[WHAT IS NEEDED] What comes back must be the data itself, retyped exactly.

[Saved entries]
Start of Block

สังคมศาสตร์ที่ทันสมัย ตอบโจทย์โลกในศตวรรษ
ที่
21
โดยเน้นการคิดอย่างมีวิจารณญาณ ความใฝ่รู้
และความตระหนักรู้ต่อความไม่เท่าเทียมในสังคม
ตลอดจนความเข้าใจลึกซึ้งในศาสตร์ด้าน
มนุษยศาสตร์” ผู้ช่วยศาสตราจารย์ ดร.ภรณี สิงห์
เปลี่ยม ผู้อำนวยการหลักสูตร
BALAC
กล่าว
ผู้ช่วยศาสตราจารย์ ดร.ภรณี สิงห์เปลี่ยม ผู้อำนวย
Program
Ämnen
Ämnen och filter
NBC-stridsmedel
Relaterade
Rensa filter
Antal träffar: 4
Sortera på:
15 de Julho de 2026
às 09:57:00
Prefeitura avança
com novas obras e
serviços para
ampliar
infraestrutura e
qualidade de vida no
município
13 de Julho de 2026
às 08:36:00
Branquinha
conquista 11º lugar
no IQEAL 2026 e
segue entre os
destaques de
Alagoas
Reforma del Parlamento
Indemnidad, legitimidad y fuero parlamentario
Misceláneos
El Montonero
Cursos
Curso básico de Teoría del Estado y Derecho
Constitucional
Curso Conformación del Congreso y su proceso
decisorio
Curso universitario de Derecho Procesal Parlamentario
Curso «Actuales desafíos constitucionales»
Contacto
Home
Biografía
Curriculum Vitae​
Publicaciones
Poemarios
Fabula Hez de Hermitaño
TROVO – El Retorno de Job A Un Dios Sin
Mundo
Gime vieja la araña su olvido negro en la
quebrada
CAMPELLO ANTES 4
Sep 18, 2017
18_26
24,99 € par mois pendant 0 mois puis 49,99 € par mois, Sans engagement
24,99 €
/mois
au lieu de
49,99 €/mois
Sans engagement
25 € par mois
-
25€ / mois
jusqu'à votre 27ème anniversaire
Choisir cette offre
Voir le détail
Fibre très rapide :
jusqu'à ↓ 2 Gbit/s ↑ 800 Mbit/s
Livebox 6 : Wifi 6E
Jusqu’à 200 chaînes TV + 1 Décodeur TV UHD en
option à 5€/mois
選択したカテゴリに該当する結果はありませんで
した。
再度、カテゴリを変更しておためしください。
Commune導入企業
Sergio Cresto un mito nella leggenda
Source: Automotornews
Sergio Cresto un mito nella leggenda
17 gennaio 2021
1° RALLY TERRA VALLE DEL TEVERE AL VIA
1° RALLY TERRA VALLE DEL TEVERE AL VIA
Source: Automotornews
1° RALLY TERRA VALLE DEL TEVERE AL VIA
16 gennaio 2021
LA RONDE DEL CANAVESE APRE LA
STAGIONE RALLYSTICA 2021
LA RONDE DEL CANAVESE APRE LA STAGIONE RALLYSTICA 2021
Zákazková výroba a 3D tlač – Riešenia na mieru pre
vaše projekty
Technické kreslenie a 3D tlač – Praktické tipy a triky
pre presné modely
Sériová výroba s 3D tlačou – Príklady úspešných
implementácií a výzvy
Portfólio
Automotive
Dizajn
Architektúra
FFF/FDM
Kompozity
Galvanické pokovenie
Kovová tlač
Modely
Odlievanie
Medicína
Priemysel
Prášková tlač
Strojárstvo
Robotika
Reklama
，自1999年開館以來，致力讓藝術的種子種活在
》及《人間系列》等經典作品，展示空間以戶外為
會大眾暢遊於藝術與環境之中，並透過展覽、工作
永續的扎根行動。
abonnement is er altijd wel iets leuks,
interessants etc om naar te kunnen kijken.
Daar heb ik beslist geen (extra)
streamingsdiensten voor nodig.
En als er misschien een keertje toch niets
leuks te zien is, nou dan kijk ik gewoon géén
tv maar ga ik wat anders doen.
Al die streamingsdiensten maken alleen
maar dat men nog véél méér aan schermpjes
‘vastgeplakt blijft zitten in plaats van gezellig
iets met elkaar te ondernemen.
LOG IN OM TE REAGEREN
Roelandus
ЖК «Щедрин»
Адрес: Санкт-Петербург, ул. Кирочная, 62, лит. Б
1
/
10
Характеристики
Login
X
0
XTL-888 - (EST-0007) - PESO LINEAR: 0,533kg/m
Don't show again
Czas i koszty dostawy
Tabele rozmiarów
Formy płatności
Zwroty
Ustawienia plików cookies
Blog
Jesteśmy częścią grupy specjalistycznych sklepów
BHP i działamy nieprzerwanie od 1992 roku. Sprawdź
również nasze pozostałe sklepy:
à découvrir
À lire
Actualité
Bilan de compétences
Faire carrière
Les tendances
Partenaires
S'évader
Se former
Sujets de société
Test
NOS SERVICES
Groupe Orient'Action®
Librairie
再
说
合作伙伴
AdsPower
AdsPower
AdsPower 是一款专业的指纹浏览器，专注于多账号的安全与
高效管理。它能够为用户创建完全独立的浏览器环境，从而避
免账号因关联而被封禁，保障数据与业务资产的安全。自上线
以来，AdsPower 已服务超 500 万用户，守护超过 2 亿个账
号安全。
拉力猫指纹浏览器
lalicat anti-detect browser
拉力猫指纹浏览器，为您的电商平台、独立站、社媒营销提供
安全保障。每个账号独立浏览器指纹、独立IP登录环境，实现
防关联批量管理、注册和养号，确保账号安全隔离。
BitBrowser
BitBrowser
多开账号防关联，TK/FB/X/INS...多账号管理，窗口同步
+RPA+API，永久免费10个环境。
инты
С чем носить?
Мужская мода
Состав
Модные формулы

End of Block

[WRITTEN RESPONSE]
สังคมศาสตร์ที่ทันสมัย ตอบโจทย์โลกในศตวรรษ
ที่
21
โดยเน้นการคิดอย่างมีวิจารณญาณ ความใฝ่รู้
และความตระหนักรู้ต่อความไม่เท่าเทียมในสังคม
ตลอดจนความเข้าใจลึกซึ้งในศาสตร์ด้าน
มนุษยศาสตร์” ผู้ช่วยศาสตราจารย์ ดร.ภรณี สิงห์
เปลี่ยม ผู้อำนวยการหลักสูตร
BALAC
กล่าว
ผู้ช่วยศาสตราจารย์ ดร.ภรณี สิงห์เปลี่ยม ผู้อำนวย
Program
Ämnen
Ämnen och filter
NBC-stridsmedel
Relaterade
Rensa filter
Antal träffar: 4
Sortera på:
15 de Julho de 2026
às 09:57:00
Prefeitura avança
com novas obras e
serviços para
ampliar
infraestrutura e
qualidade de vida no
município
13 de Julho de 2026
às 08:36:00
Branquinha
conquista 11º lugar
no IQEAL 2026 e
segue entre os
destaques de
Alagoas
Reforma del Parlamento
Indemnidad, legitimidad y fuero parlamentario
Misceláneos
El Montonero
Cursos
Curso básico de Teoría del Estado y Derecho
Constitucional
Curso Conformación del Congreso y su proceso
decisorio
Curso universitario de Derecho Procesal Parlamentario
Curso «Actuales desafíos constitucionales»
Contacto
Home
Biografía
Curriculum Vitae​
Publicaciones
Poemarios
Fabula Hez de Hermitaño
TROVO – El Retorno de Job A Un Dios Sin
Mundo
Gime vieja la araña su olvido negro en la
quebrada
CAMPELLO ANTES 4
Sep 18, 2017
18_26
24,99 € par mois pendant 0 mois puis 49,99 € par mois, Sans engagement
24,99 €
/mois
au lieu de
49,99 €/mois
Sans engagement
25 € par mois
-
25€ / mois
jusqu'à votre 27ème anniversaire
Choisir cette offre
Voir le détail
Fibre très rapide :
jusqu'à ↓ 2 Gbit/s ↑ 800 Mbit/s
Livebox 6 : Wifi 6E
Jusqu’à 200 chaînes TV + 1 Décodeur TV UHD en
option à 5€/mois
選択したカテゴリに該当する結果はありませんで
した。
再度、カテゴリを変更しておためしください。
Commune導入企業
Sergio Cresto un mito nella leggenda
Source: Automotornews
Sergio Cresto un mito nella leggenda
17 gennaio 2021
1° RALLY TERRA VALLE DEL TEVERE AL VIA
1° RALLY TERRA VALLE DEL TEVERE AL VIA
Source: Automotornews
1° RALLY TERRA VALLE DEL TEVERE AL VIA
16 gennaio 2021
LA RONDE DEL CANAVESE APRE LA
STAGIONE RALLYSTICA 2021
LA RONDE DEL CANAVESE APRE LA STAGIONE RALLYSTICA 2021
Zákazková výroba a 3D tlač – Riešenia na mieru pre
vaše projekty
Technické kreslenie a 3D tlač – Praktické tipy a triky
pre presné modely
Sériová výroba s 3D tlačou – Príklady úspešných
implementácií a výzvy
Portfólio
Automotive
Dizajn
Architektúra
FFF/FDM
Kompozity
Galvanické pokovenie
Kovová tlač
Modely
Odlievanie
Medicína
Priemysel
Prášková tlač
Strojárstvo
Robotika
Reklama
，自1999年開館以來，致力讓藝術的種子種活在
》及《人間系列》等經典作品，展示空間以戶外為
會大眾暢遊於藝術與環境之中，並透過展覽、工作
永續的扎根行動。
abonnement is er altijd wel iets leuks,
interessants etc om naar te kunnen kijken.
Daar heb ik beslist geen (extra)
streamingsdiensten voor nodig.
En als er misschien een keertje toch niets
leuks te zien is, nou dan kijk ik gewoon géén
tv maar ga ik wat anders doen.
Al die streamingsdiensten maken alleen
maar dat men nog véél méér aan schermpjes
‘vastgeplakt blijft zitten in plaats van gezellig
iets met elkaar te ondernemen.
LOG IN OM TE REAGEREN
Roelandus
ЖК «Щедрин»
Адрес: Санкт-Петербург, ул. Кирочная, 62, лит. Б
1
/
10
Характеристики
Login
X
0
XTL-888 - (EST-0007) - PESO LINEAR: 0,533kg/m
Don't show again
Czas i koszty dostawy
Tabele rozmiarów
Formy płatności
Zwroty
Ustawienia plików cookies
Blog
Jesteśmy częścią grupy specjalistycznych sklepów
BHP i działamy nieprzerwanie od 1992 roku. Sprawdź
również nasze pozostałe sklepy:
à découvrir
À lire
Actualité
Bilan de compétences
Faire carrière
Les tendances
Partenaires
S'évader
Se former
Sujets de société
Test
NOS SERVICES
Groupe Orient'Action®
Librairie
再
说
合作伙伴
AdsPower
AdsPower
AdsPower 是一款专业的指纹浏览器，专注于多账号的安全与
高效管理。它能够为用户创建完全独立的浏览器环境，从而避
免账号因关联而被封禁，保障数据与业务资产的安全。自上线
以来，AdsPower 已服务超 500 万用户，守护超过 2 亿个账
号安全。
拉力猫指纹浏览器
lalicat anti-detect browser
拉力猫指纹浏览器，为您的电商平台、独立站、社媒营销提供
安全保障。每个账号独立浏览器指纹、独立IP登录环境，实现
防关联批量管理、注册和养号，确保账号安全隔离。
BitBrowser
BitBrowser
多开账号防关联，TK/FB/X/INS...多账号管理，窗口同步
+RPA+API，永久免费10个环境。
инты
С чем носить?
Мужская мода
Состав
Модные формулы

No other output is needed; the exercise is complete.